APBN Defisit Rp31,2 Triliun, Rupiah Melemah, Ekonom Desak Reformasi Fiskal
JAKARTA, NusaBali.com – Menteri Keuangan Sri Mulyani Indrawati mengumumkan Anggaran Pendapatan dan Belanja Negara (APBN) per 28 Februari 2025 mengalami defisit sebesar Rp31,2 triliun atau setara 0,13 persen dari Produk Domestik Bruto (PDB). Meski demikian, angka tersebut masih dalam batas aman dari target defisit APBN 2025 yang sebesar Rp616,2 triliun atau 2,53 persen terhadap PDB.
“Defisit ini masih sesuai dengan rencana fiskal tahunan. Kami memang melakukan strategi front loading dalam pembiayaan anggaran di awal tahun,” ujar Sri Mulyani dalam konferensi pers APBN KiTa Edisi Maret 2025 di Jakarta, Kamis (13/3/2025).
Pendapatan negara hingga akhir Februari tercatat sebesar Rp316,9 triliun atau 10,5 persen dari target APBN tahun ini yang mencapai Rp3.005,1 triliun. Dari angka tersebut, penerimaan perpajakan menyumbang Rp240,4 triliun, sementara penerimaan negara bukan pajak (PNBP) mencapai Rp76,4 triliun.
Di sisi belanja, pemerintah telah merealisasikan Rp348,1 triliun atau 9,6 persen dari total target belanja negara sebesar Rp3.621,3 triliun. Belanja pemerintah pusat mencapai Rp211,5 triliun, terdiri atas belanja kementerian/lembaga Rp83,6 triliun dan belanja non-K/L Rp127,9 triliun. Sementara itu, transfer ke daerah (TKD) sudah terealisasi Rp136,6 triliun.

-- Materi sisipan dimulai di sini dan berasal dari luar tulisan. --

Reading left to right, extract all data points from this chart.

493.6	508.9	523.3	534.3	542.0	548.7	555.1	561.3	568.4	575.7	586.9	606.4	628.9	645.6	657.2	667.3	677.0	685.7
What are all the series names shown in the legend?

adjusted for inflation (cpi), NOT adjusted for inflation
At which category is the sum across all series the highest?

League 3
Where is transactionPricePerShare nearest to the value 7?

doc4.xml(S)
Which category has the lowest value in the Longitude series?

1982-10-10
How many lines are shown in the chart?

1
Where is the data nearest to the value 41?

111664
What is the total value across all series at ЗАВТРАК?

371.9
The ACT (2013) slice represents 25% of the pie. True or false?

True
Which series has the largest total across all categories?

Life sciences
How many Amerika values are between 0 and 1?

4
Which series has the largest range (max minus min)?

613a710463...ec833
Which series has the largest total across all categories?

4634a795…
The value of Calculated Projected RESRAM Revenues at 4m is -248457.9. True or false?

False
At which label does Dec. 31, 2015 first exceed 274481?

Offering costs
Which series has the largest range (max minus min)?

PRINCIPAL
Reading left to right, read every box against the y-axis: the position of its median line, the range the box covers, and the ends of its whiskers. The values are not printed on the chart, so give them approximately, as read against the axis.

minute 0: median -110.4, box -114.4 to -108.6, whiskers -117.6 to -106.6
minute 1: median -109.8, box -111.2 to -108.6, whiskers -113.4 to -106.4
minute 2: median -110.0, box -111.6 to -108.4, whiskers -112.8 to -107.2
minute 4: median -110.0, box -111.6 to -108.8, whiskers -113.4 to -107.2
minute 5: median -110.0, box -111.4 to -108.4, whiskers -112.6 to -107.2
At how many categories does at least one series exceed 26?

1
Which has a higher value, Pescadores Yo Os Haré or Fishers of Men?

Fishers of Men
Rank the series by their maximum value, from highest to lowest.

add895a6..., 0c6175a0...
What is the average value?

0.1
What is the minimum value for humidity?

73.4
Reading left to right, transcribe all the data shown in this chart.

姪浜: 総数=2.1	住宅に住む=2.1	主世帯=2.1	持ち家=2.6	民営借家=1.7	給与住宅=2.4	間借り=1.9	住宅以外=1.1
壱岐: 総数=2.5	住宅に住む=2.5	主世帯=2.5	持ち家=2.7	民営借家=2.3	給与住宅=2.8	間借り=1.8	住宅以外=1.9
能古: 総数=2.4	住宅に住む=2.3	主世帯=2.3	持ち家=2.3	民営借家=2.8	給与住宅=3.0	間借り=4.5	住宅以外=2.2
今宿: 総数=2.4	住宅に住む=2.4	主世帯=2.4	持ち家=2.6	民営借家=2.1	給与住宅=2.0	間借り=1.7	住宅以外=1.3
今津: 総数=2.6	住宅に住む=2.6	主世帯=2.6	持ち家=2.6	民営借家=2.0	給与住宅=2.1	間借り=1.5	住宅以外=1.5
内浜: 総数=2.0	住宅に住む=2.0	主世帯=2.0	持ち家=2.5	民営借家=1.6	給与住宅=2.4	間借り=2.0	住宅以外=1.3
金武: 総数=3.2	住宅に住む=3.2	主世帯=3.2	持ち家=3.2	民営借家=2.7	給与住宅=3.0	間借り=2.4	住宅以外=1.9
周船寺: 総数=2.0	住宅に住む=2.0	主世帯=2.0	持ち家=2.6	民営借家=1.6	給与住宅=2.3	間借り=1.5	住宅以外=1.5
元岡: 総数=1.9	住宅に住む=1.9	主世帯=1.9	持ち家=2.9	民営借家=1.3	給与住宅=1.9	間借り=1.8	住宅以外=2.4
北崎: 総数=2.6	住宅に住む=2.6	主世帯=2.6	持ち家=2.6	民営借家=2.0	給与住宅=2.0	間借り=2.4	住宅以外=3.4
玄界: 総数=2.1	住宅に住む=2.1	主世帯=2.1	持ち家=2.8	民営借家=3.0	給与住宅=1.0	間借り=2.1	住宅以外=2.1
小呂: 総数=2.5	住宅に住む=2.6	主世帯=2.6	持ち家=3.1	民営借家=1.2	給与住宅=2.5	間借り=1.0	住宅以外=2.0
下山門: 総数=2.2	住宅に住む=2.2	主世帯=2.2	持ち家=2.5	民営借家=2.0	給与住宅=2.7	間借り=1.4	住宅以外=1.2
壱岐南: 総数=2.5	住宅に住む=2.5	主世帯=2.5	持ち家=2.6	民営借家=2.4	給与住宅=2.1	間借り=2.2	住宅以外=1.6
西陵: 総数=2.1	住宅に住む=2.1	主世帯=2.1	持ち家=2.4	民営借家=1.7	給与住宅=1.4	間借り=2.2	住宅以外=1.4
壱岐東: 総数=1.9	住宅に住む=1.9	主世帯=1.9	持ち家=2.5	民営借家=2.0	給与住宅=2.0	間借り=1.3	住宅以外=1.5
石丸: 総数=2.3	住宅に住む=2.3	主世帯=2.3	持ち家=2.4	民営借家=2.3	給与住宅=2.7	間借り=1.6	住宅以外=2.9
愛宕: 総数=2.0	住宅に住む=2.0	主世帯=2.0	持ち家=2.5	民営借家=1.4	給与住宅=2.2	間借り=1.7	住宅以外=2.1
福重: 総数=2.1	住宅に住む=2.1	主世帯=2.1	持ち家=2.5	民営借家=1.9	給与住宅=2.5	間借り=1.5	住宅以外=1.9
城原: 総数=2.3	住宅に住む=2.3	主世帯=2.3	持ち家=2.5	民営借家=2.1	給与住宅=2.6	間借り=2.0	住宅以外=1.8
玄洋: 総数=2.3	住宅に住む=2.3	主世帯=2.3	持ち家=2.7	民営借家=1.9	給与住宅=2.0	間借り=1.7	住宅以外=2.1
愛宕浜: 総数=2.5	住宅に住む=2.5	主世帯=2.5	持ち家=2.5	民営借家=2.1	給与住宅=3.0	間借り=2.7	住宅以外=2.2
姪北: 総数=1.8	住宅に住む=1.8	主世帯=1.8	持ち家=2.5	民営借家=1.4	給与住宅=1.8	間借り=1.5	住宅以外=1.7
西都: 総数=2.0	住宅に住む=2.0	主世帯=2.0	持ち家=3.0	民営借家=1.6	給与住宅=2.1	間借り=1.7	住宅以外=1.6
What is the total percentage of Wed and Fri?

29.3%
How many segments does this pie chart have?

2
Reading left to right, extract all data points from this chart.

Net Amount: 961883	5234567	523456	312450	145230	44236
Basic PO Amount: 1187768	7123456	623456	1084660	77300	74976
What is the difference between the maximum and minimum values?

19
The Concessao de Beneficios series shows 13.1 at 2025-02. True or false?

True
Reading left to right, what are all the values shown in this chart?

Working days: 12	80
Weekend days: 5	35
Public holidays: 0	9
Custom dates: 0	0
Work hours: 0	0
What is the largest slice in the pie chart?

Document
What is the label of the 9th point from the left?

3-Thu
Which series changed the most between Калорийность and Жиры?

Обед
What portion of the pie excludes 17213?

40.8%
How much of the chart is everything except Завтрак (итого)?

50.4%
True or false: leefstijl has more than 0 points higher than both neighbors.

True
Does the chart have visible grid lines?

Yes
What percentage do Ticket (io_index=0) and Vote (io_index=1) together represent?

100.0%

Dengan defisit yang mulai muncul sejak awal tahun, keseimbangan primer —selisih pendapatan negara dikurangi belanja di luar pembayaran bunga utang— masih mencatat surplus sebesar Rp48,1 triliun.
Namun, realisasi pembiayaan anggaran terpantau cukup tinggi dalam dua bulan pertama tahun ini, yakni mencapai Rp220,1 triliun atau 35,7 persen dari target tahunan. Sri Mulyani menyebut hal ini sebagai bagian dari strategi pengelolaan fiskal yang mengedepankan kehati-hatian dan antisipasi dinamika global.
Pelemahan Rupiah dan Dampaknya
Dalam kesempatan yang sama, Sri Mulyani juga menyoroti pelemahan nilai tukar rupiah terhadap dolar AS, yang kini menembus angka Rp16.340 per dolar AS per 10 Maret 2025, dan bahkan mencapai Rp16.452 pada penutupan perdagangan Rabu (12/3).
Menurutnya, pelemahan rupiah disebabkan oleh meningkatnya ketidakpastian global, terutama setelah Presiden AS Donald Trump kembali menjabat dan mengeluarkan serangkaian kebijakan proteksionis. “Gejolak global ini terefleksi pada pasar keuangan, termasuk nilai tukar rupiah,” katanya.
Sementara itu, imbal hasil (yield) Surat Berharga Negara (SBN) 10 tahun juga mengalami fluktuasi, tercatat 6,88 persen pada 10 Maret, dengan rata-rata tahun berjalan di 6,98 persen. Meski demikian, pemerintah memastikan pasar SBN tetap stabil dan kompetitif.